Southern Cornbread Stuffing
- 6 cups cornbread, cut into 1-inch cubes*
- ¾ cup pecans, toasted and chopped
- 1 cup diced apple
- ¼ cup dried cranberries
- 4 tablespoons butter
- 1 medium onion, diced
- 2 stalks celery, diced
- 2 tablespoons chopped fresh parsley
- 1 tablespoon chopped fresh rosemary
- 1 tablespoon chopped fresh sage
- 1 teaspoon chopped fresh thyme
- 2 large eggs, lightly beaten
- ½ teaspoon salt
- ¼ teaspoon pepper
- 2 cups chicken broth, plus more if needed
- Preheat oven to 375 degrees F. Spray a 2-quart baking dish with cooking spray and set aside.
- In a large bowl, combine cornbread, pecans, apple, and cranberries.
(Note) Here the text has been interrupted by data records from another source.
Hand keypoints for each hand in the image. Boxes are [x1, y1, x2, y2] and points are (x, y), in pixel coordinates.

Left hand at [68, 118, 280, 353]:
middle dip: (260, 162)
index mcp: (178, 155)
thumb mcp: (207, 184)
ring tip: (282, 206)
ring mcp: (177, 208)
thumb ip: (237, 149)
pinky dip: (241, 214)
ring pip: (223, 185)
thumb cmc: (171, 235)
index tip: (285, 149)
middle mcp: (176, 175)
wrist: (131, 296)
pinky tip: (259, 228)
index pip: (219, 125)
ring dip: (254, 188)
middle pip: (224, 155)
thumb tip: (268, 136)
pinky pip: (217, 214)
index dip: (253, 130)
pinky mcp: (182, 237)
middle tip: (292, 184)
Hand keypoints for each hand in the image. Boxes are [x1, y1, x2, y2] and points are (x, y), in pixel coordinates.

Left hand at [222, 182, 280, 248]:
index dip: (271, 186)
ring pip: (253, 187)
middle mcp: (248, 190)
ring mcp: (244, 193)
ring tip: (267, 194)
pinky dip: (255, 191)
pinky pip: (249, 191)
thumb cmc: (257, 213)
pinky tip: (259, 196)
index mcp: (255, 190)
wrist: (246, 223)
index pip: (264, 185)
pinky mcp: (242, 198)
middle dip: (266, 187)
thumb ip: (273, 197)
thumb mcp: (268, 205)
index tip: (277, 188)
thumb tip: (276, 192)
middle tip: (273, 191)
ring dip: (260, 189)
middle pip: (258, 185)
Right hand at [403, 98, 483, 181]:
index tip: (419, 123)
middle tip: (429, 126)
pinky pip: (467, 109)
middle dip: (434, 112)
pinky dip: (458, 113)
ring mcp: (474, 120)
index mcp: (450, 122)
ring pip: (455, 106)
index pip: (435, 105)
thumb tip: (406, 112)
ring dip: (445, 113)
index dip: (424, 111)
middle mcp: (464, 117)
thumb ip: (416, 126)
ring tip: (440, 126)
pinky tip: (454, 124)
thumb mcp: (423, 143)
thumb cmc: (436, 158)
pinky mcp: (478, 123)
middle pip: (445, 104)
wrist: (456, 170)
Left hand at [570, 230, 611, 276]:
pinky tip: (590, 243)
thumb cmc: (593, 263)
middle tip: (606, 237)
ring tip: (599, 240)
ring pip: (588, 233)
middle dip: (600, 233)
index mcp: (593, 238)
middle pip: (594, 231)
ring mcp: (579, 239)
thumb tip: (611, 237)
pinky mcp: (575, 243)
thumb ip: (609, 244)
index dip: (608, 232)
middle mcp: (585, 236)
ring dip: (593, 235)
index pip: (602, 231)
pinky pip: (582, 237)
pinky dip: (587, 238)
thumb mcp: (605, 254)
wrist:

Set aside.
- In a large skillet, melt butter over medium-high heat. Add onions and celery, cooking until tender (about 5-7 minutes). Add herbs (parsley, rosemary, sage, and thyme), and cook until fragrant (about 1 more minute).
- Transfer onion and herb mixture to the large bowl with the cornbread. Add eggs, salt and pepper; stir to combine. Stir in the chicken broth until the stuffing is moistened (you may need more than 2 cups).
- Transfer the stuffing into the prepared baking dish.
- Bake (uncovered) until golden, about 45 minutes.